#### Required work
An exact reproduction of the listing, minus the pictures, is the required output.

#### Recorded information

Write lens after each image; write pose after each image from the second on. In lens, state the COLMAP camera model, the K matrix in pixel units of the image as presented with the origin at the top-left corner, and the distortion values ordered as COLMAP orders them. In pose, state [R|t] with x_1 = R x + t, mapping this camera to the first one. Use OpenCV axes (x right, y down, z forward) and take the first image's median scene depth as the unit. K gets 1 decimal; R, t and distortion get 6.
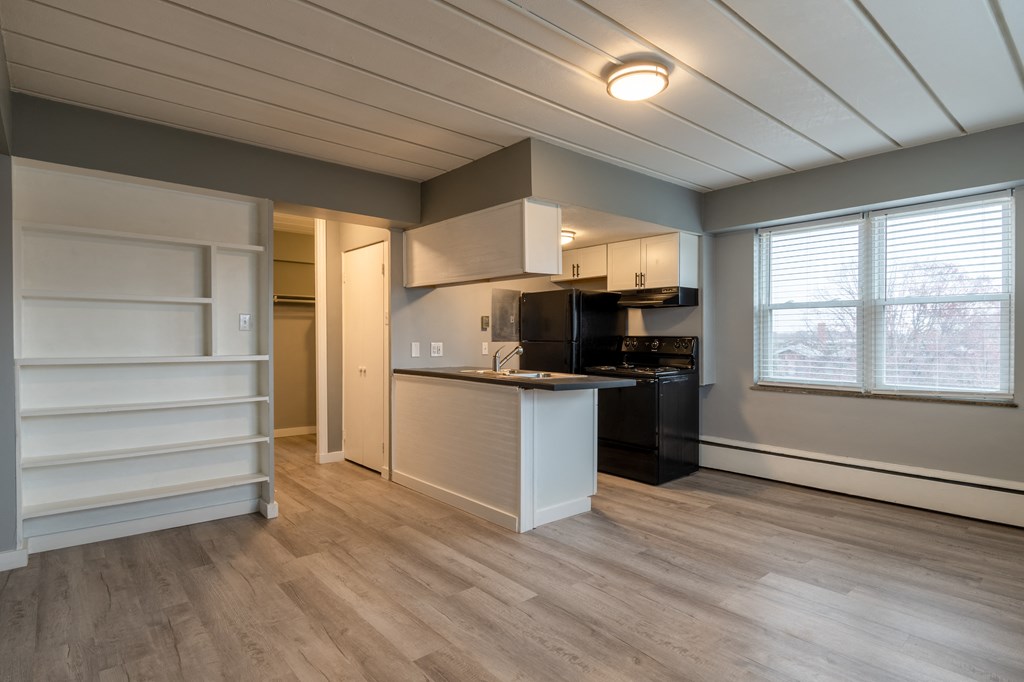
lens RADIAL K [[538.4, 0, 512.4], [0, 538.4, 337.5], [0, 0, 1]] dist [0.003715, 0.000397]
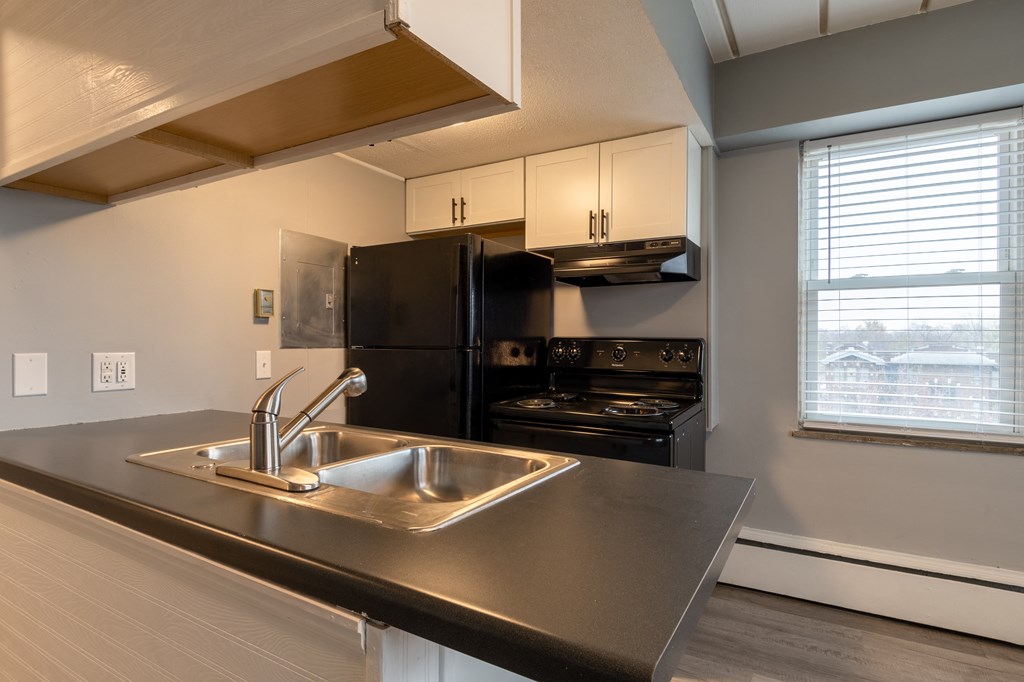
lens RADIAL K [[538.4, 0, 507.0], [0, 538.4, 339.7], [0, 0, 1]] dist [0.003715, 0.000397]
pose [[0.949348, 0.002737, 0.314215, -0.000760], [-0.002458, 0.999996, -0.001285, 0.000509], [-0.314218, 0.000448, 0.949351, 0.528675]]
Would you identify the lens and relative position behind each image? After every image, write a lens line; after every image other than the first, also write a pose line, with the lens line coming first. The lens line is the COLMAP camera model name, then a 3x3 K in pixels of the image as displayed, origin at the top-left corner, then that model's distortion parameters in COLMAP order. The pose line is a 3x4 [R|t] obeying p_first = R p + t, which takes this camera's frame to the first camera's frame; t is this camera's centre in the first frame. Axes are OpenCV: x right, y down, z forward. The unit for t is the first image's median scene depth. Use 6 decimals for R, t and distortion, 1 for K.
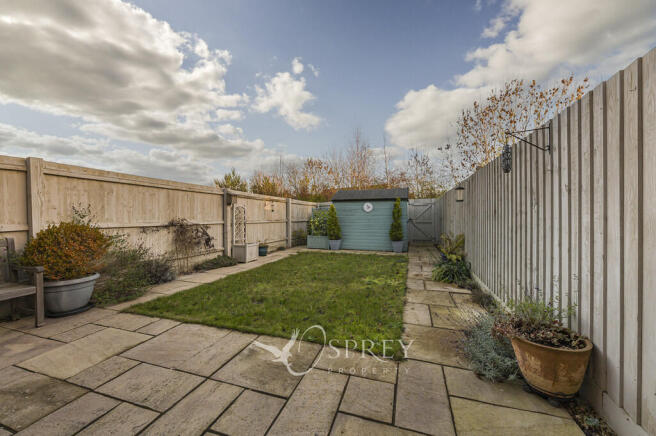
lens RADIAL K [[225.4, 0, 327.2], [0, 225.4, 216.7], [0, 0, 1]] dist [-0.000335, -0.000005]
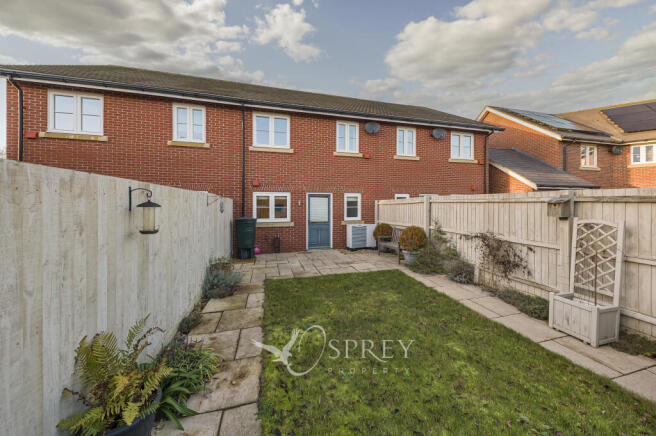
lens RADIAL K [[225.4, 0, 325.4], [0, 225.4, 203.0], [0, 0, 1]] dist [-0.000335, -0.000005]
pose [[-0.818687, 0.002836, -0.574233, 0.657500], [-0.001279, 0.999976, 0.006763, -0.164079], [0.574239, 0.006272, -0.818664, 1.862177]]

#### Answer section
Write lens after each image; write pose after each image from the second on. In lens, state the COLMAP camera model, the K matrix in pixel units of the image as presented with the origin at the top-left corner, and the distortion values ordered as COLMAP orders them. In pose, state [R|t] with x_1 = R x + t, mapping this camera to the first one. Use OpenCV axes (x right, y down, z forward) and take the first image's median scene depth as the unit. K gets 1 decimal; R, t and distortion get 6.
lens RADIAL K [[538.4, 0, 512.4], [0, 538.4, 337.5], [0, 0, 1]] dist [0.003715, 0.000397]
lens RADIAL K [[538.4, 0, 507.0], [0, 538.4, 339.7], [0, 0, 1]] dist [0.003715, 0.000397]
pose [[0.949348, 0.002737, 0.314215, -0.000760], [-0.002458, 0.999996, -0.001285, 0.000509], [-0.314218, 0.000448, 0.949351, 0.528675]]
Would you identify the lens and relative position behind each image? After every image, write a lens line; after every image other than the first, also write a pose line, with the lens line coming first. The lens line is the COLMAP camera model name, then a 3x3 K in pixels of the image as displayed, origin at the top-left corner, then that model's distortion parameters in COLMAP order. The pose line is a 3x4 [R|t] obeying p_first = R p + t, which takes this camera's frame to the first camera's frame; t is this camera's centre in the first frame. Axes are OpenCV: x right, y down, z forward. The unit for t is the first image's median scene depth. Use 6 decimals for R, t and distortion, 1 for K.
lens RADIAL K [[225.4, 0, 327.2], [0, 225.4, 216.7], [0, 0, 1]] dist [-0.000335, -0.000005]
lens RADIAL K [[225.4, 0, 325.4], [0, 225.4, 203.0], [0, 0, 1]] dist [-0.000335, -0.000005]
pose [[-0.818687, 0.002836, -0.574233, 0.657500], [-0.001279, 0.999976, 0.006763, -0.164079], [0.574239, 0.006272, -0.818664, 1.862177]]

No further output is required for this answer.